Overall, this study paid particular attention to the comparison of expression of genes directly or indirectly involved in hormonal regulation of oocytes, as well as protein signaling pathways. After IVM, downregulation of expression was observed in all of the 25 analyzed genes belonging to two ontological groups: cellular response to hormone stimulus (GO:0032870) and cellular response to unfolded protein (GO:0034620). Next, 10 genes were identified as being the most altered in expression after the IVM process, with a possibility of playing key roles during COCs maturation. While maturation of oocytes in in vitro culture only allows for an approximate way to determine the levels of transcripts similar to those observed in in vivo conditions, it is still the best way to predict their developmental potential. The sensitivity of oocytes to changing the hormonal environment, as well as the basic pathways of cell signaling are both necessary for processes enabling the oocyte to be fertilized. The environment of oocyte growth is one of the most important factors in its development and maturation. The results may contribute to the broadening of knowledge about the processes associated with in vitro growth and maturation of oocytes.

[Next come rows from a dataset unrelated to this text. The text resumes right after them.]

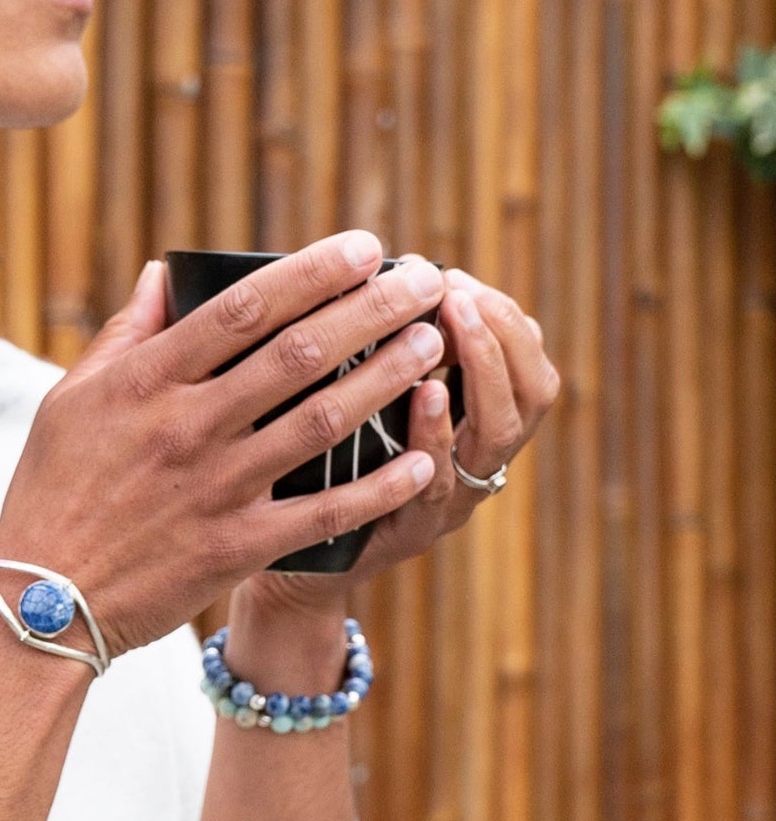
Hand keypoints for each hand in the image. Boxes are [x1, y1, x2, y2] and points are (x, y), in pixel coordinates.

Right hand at [0, 234, 449, 658]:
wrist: (43, 597)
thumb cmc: (55, 485)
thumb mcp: (73, 395)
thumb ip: (127, 330)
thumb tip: (164, 272)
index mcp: (149, 379)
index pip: (244, 307)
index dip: (311, 272)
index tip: (363, 246)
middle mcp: (190, 424)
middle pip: (298, 353)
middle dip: (370, 309)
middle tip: (424, 280)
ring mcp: (218, 487)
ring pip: (322, 421)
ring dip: (385, 379)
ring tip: (431, 344)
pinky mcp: (237, 546)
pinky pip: (323, 512)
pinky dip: (377, 487)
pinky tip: (421, 458)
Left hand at [239, 260, 560, 618]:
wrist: (291, 558)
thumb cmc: (328, 459)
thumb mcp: (361, 395)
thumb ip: (380, 345)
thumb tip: (373, 263)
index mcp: (471, 423)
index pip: (527, 364)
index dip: (503, 319)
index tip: (456, 278)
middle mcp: (474, 462)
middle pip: (530, 397)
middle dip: (499, 336)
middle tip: (458, 294)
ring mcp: (446, 501)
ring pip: (493, 440)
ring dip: (477, 375)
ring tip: (448, 331)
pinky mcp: (403, 532)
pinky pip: (431, 489)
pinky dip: (432, 438)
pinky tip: (422, 397)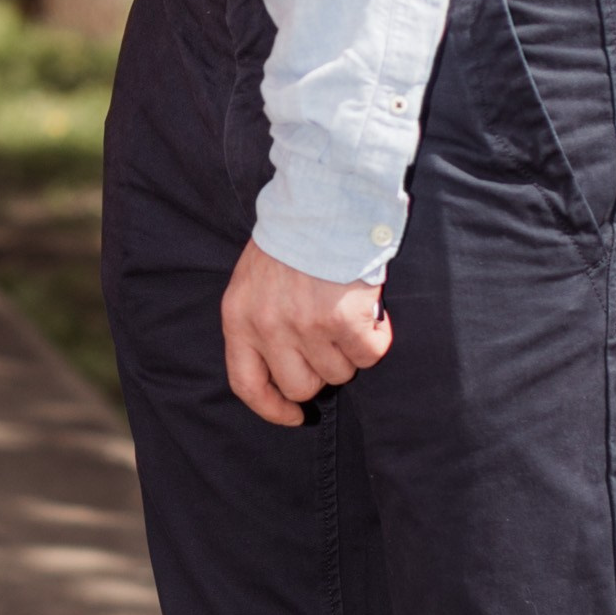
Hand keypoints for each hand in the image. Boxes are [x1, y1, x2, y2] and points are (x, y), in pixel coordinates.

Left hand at [221, 243, 392, 427]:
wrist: (324, 199)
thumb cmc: (292, 239)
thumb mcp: (253, 280)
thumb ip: (259, 321)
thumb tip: (285, 368)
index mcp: (238, 318)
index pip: (247, 384)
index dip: (272, 408)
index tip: (294, 415)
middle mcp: (268, 327)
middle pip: (301, 385)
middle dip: (321, 371)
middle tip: (331, 340)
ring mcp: (306, 326)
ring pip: (339, 372)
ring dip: (350, 350)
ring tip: (347, 313)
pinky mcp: (344, 319)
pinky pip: (368, 354)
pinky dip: (377, 338)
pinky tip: (370, 313)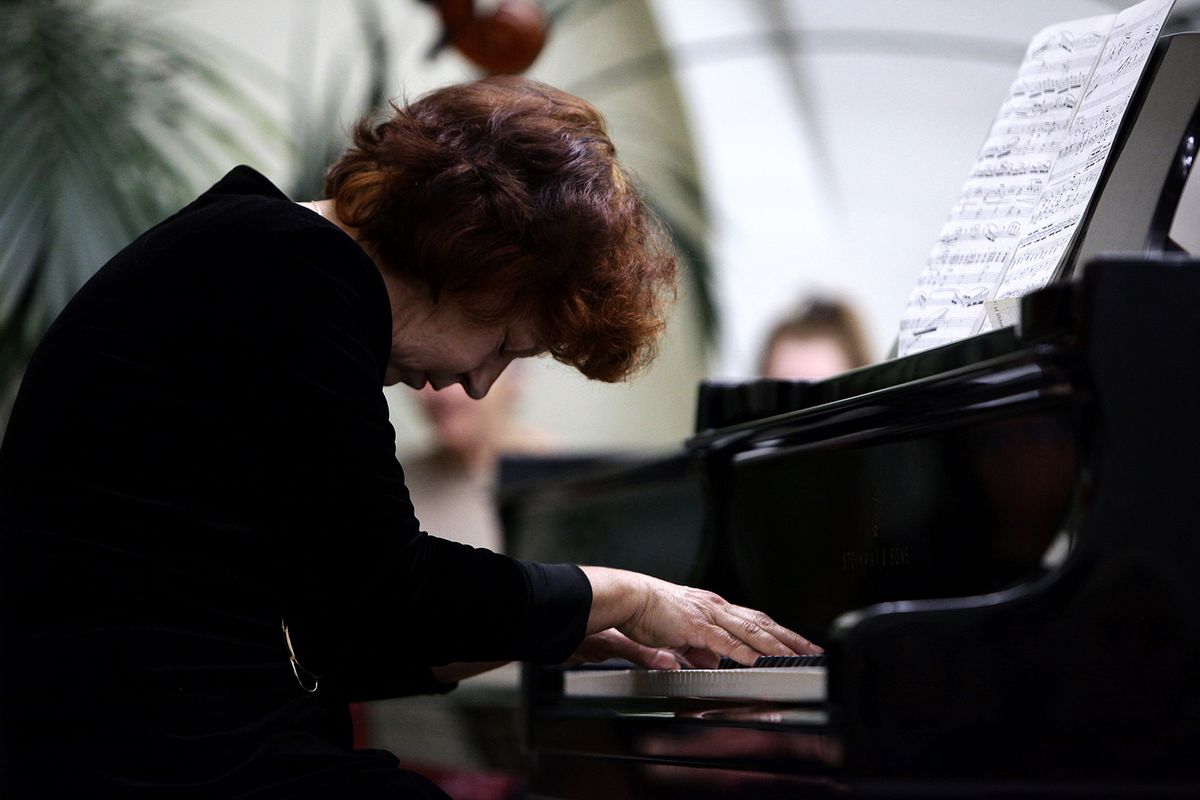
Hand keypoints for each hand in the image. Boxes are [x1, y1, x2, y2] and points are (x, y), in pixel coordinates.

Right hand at [580, 566, 821, 666]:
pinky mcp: (694, 624)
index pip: (757, 621)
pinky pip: (723, 639)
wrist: (628, 597)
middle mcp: (718, 607)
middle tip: (815, 652)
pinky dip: (742, 650)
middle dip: (791, 639)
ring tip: (796, 658)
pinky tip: (757, 660)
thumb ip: (700, 649)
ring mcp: (709, 614)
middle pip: (763, 624)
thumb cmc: (648, 613)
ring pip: (750, 630)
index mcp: (716, 608)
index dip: (781, 634)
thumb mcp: (682, 635)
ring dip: (776, 645)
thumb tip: (716, 662)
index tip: (800, 645)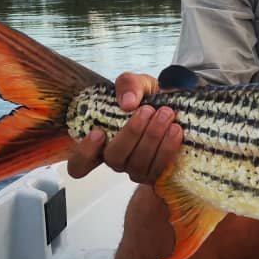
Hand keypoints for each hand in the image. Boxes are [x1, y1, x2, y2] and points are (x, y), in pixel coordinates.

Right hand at [67, 72, 183, 184]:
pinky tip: (176, 130)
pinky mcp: (156, 174)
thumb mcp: (138, 84)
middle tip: (148, 110)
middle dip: (132, 133)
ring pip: (138, 164)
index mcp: (101, 141)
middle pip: (114, 158)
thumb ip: (128, 85)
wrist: (179, 108)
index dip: (84, 153)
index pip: (79, 162)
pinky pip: (159, 168)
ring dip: (152, 137)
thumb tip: (127, 103)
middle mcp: (116, 159)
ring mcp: (136, 170)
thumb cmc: (150, 99)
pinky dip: (168, 148)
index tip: (98, 132)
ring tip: (166, 114)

Our research enabled identification and detailed genes expression analysis, which regulate very important for oocyte maturation cellular response to hormone stimulus and unfolded protein processes. The use of IVM in porcine oocytes can significantly contribute to the deepening of our knowledge about mechanisms regulating oocyte maturation resumption. Our research results in an animal model can significantly contribute to increasing the efficiency of in vitro maturation of human oocytes. IVM gives the possibility of increased ART safety in patients with PCOS. Another advantages of this method over controlled ovarian stimulation (COS) include lower drug costs and reduced treatment time.

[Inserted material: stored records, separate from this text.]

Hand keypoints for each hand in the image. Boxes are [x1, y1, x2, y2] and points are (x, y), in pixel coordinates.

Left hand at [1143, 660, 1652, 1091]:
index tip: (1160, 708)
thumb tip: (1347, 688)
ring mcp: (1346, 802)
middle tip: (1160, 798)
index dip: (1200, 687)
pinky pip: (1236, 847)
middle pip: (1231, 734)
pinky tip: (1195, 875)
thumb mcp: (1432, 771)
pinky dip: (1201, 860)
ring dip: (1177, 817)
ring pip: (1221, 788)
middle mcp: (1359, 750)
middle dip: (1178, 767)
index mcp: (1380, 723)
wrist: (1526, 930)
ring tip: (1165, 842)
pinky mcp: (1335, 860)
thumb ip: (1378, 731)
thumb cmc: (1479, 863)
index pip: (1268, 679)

Additionally, it also presents results of lipid droplet distribution and size analysis between immature and mature oocytes, potentially describing an interesting, non-transcriptomic approach of oocyte maturity determination. However, it needs to be noted that this manuscript presents an entry-level study, which, considering the high complexity of oocyte maturation, fertilization and early embryonic development processes, will certainly require further proteomic analysis to fully confirm the results and understand the processes that underlie the observed changes. The results of this study aim to serve as a basic molecular reference for further analyses that will be performed in the further stages of the project, potentially ultimately leading to improvement of understanding of the processes associated with important steps of assisted reproduction techniques.